Acetaldehyde is a colourless liquid with a fruity odour, and a known carcinogen. Carcinogens are substances that increase the risk of people developing cancer.
Even Benzene is a carcinogenic compound. Long-term exposure to it can have serious health effects.
Arsenic is a toxic metalloid that can lead to various health issues, including cancer and cardiovascular diseases.
Tar is a collective term for various harmful chemicals and substances found in hookah smoke. Tar can coat the lungs and lead to respiratory problems.
It may be noted that Gujarat, Maharashtra, Rajasthan, Chhattisgarh, and Punjab are a few other states that have banned hookah bars.
Meanwhile, the Karnataka government is contemplating a modification to the Central legislation, proposing an increase in the legal age for purchasing cigarettes from 18 to 21.
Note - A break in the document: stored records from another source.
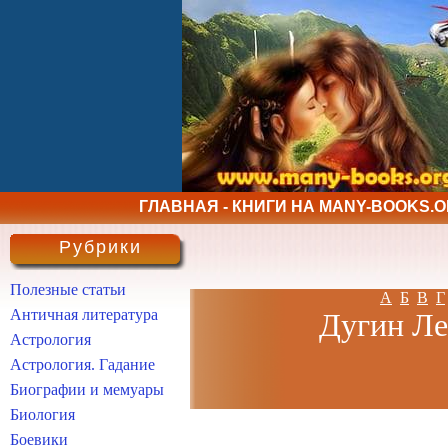
ГЛАВНАЯ - КНИГИ НА MANY-BOOKS.
Рубрики
Полезные статьи
А
Б
В
Г
Античная литература
Дугин Ле
Астрология
Астрология. Гадание
Биографии и мемуары
Биология
Боевики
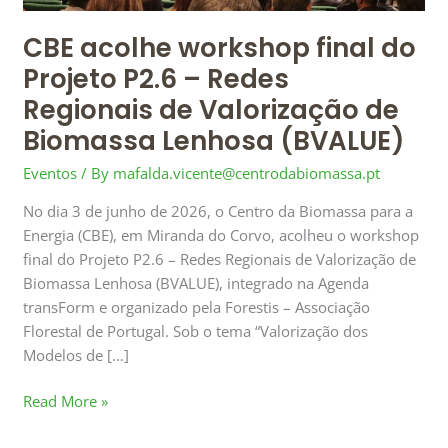
Regionais
CBE acolhe workshop final do
de
Valorização
Projeto P2.6 – Redes
de
Regionais de Valorização de
Biomassa
Biomassa Lenhosa (BVALUE)
Lenhosa
(BVALUE)
Eventos
/ By
mafalda.vicente@centrodabiomassa.pt
No dia 3 de junho de 2026, o Centro da Biomassa para a
Energia (CBE), em Miranda do Corvo, acolheu o workshop
final do Projeto P2.6 – Redes Regionais de Valorização de
Biomassa Lenhosa (BVALUE), integrado na Agenda
transForm e organizado pela Forestis – Associação
Florestal de Portugal. Sob o tema “Valorização dos
Modelos de […]
Read More »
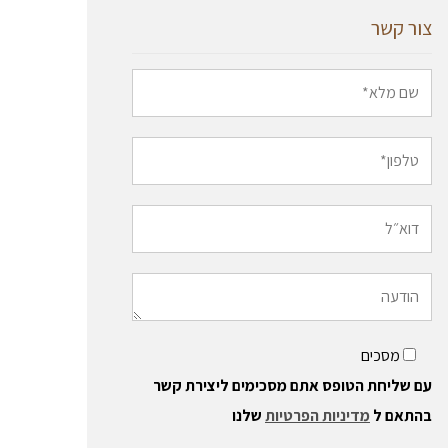
צור קשר
מסכים
עם שליחת הטופס אתם מסכימים ליצירת קשר
בהתאם ל
מדיניות הפרטיות
שלנו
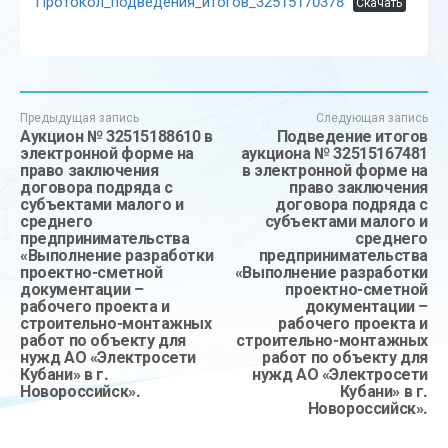
Протокол_подведения_итогов_32515170378
Скачать
Предыдущая запись
Следующая запись
Аукцион № 32515188610 в
Подведение итогов
электронной форме на
аукциона № 32515167481
право заключения
в электронной форме на
договора подряда с
право заключения
субъектами малого и
договора подряда с
среднего
субъектами малого и
предпринимательства
среднего
«Выполнение разработки
предпринимательства
проектно-сметной
«Выполнение разработки
документации –
проектно-сметной
рабочего проекта и
документации –
строительно-монтажных
рабочего проекта и
работ по объекту для
строительно-монтажных
нужд АО «Электросети
работ по объекту для
Кубани» в г.
нужд АО «Электросети
Новороссийск».
Кубани» в г.
Новороссийск».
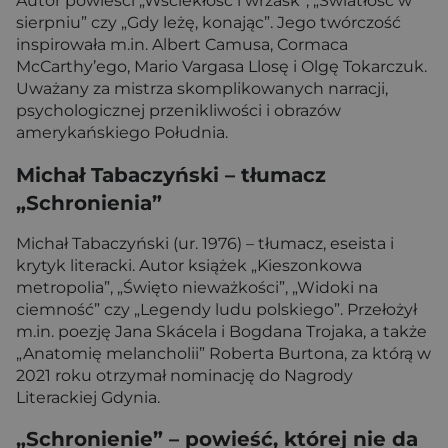
Autor powieści „Wściekłość i wrzask”, „Światłość w
sierpniu” czy „Gdy leżę, konając”. Jego twórczość
inspirowała m.in. Albert Camusa, Cormaca
McCarthy’ego, Mario Vargasa Llosę i Olgę Tokarczuk.
Uważany za mistrza skomplikowanych narracji,
psychologicznej przenikliwości i obrazów
amerykańskiego Południa.
Michał Tabaczyński – tłumacz
„Schronienia”
Michał Tabaczyński (ur. 1976) – tłumacz, eseista i
krytyk literacki. Autor książek „Kieszonkowa
metropolia”, „Święto nieważkości”, „Widoki na
ciemność” czy „Legendy ludu polskiego”. Przełożył
m.in. poezję Jana Skácela i Bogdana Trojaka, a także
„Anatomię melancholii” Roberta Burtona, za którą w
2021 roku otrzymał nominację do Nagrody
Literackiej Gdynia.
„Schronienie” – powieść, której nie da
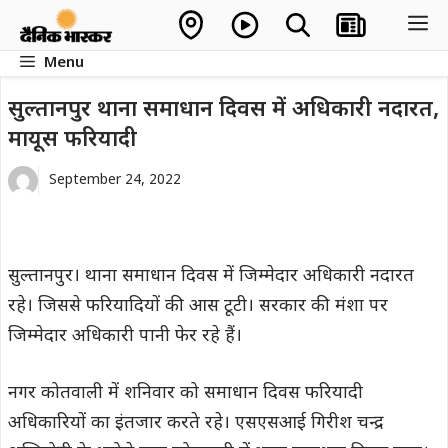
Skip
M
to
Menu
content
सुल्तानपुर थाना समाधान दिवस में अधिकारी नदारत,
मायूस फरियादी
September 24, 2022
सुल्तानपुर। थाना समाधान दिवस में जिम्मेदार अधिकारी नदारत
रहे। जिससे फरियादियों की आस टूटी। सरकार की मंशा पर
जिम्मेदार अधिकारी पानी फेर रहे हैं।
नगर कोतवाली में शनिवार को समाधान दिवस फरियादी
अधिकारियों का इंतजार करते रहे। एसएसआई गिरीश चन्द्र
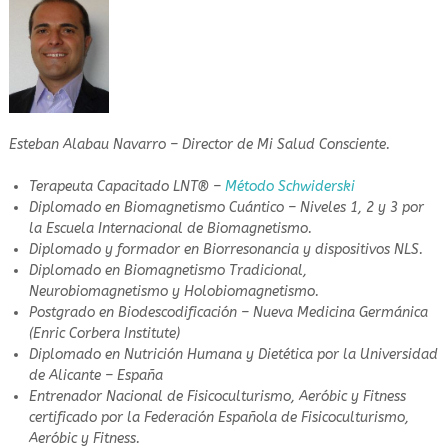
Esteban Alabau Navarro – Director de Mi Salud Consciente.
Terapeuta Capacitado LNT® –
Método Schwiderski
Diplomado en Biomagnetismo Cuántico – Niveles 1, 2 y 3 por
la Escuela Internacional de Biomagnetismo.
Diplomado y formador en Biorresonancia y dispositivos NLS.
Diplomado en Biomagnetismo Tradicional,
Neurobiomagnetismo y Holobiomagnetismo.
Postgrado en Biodescodificación – Nueva Medicina Germánica
(Enric Corbera Institute)
Diplomado en Nutrición Humana y Dietética por la Universidad
de Alicante – España
Entrenador Nacional de Fisicoculturismo, Aeróbic y Fitness
certificado por la Federación Española de Fisicoculturismo,
Aeróbic y Fitness.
Randeep D, the commissioner for Health and Family Welfare, had said a comprehensive report outlining the changes would be prepared within a week and presented to the government. “A Government Order (GO) pertaining to this adjustment is expected to be approved shortly,” he said.
He added, “We are in the process of drafting amendments to the COTPA for this purpose. These amendments will be introduced during the upcoming winter session of the state legislature,”
A senior official said while strict monitoring of sales compliance might pose challenges, enacting a law in this regard would at least instil a fear of legal consequences, promoting better adherence to the regulations.